Abstract:Fetoscopy laser photocoagulation is a widely used procedure for the treatment of Twin-to-Twin Transfusion Syndrome (TTTS), that occur in mono-chorionic multiple pregnancies due to placental vascular anastomoses. This procedure is particularly challenging due to limited field of view, poor manoeuvrability of the fetoscope, poor visibility due to fluid turbidity, variability in light source, and unusual position of the placenta.

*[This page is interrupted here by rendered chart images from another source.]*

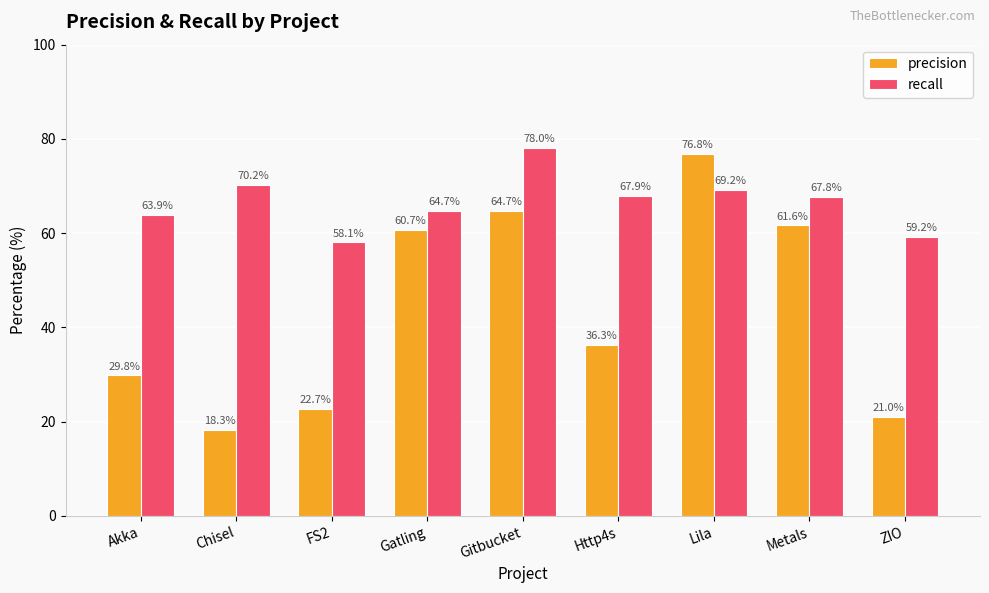

What is the spread (max minus min) of values at FS2?

35.4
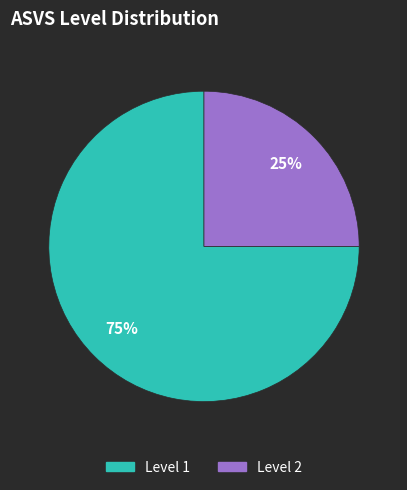

To the nearest percent, what is the difference between the largest and smallest slice percentages?

50%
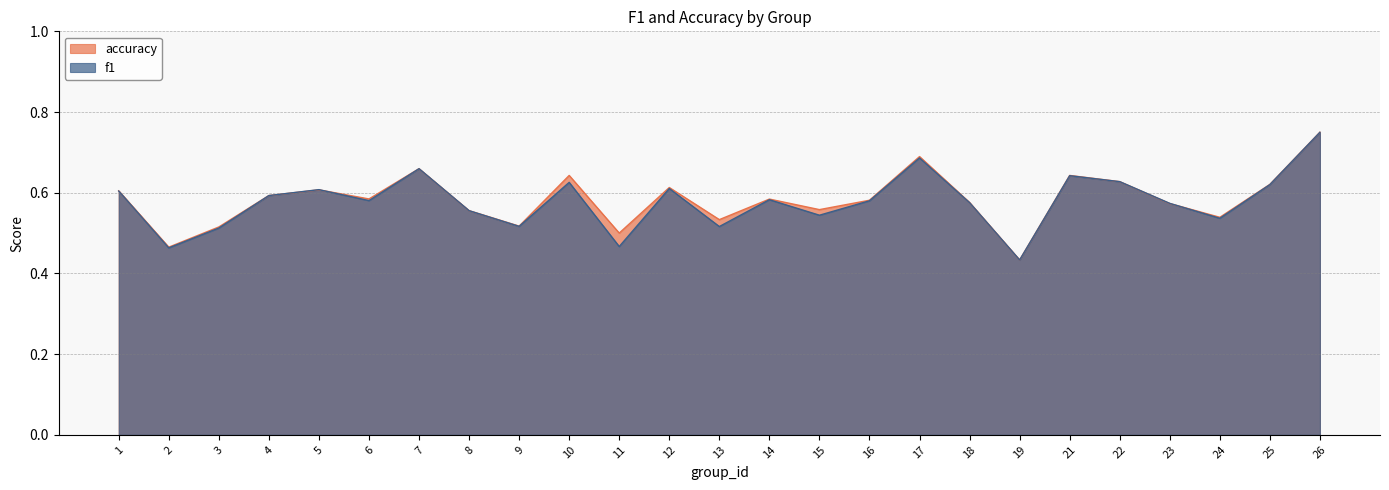

The accuracy series shows 0.9 at 14. True or false?

False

This may lead to increased procedural time and incomplete ablation, resulting in persistent TTTS. Computer-assisted intervention may help overcome these challenges by expanding the fetoscopic field of view through video mosaicking and providing better visualization of the vessel network. However, the research and development in this domain remain limited due to unavailability of high-quality data to encode the intra- and inter-procedure variability. Through the \textit{Fetoscopic Placental Vessel Segmentation and Registration (FetReg)} challenge, we present a large-scale multi-centre dataset for the development of generalized and robust semantic segmentation and video mosaicking algorithms for the fetal environment with a focus on creating drift-free mosaics from long duration fetoscopy videos. In this paper, we provide an overview of the FetReg dataset, challenge tasks, evaluation metrics and baseline methods for both segmentation and registration. Baseline methods results on the FetReg dataset shows that our dataset poses interesting challenges, offering large opportunity for the creation of novel methods and models through a community effort initiative guided by the FetReg challenge.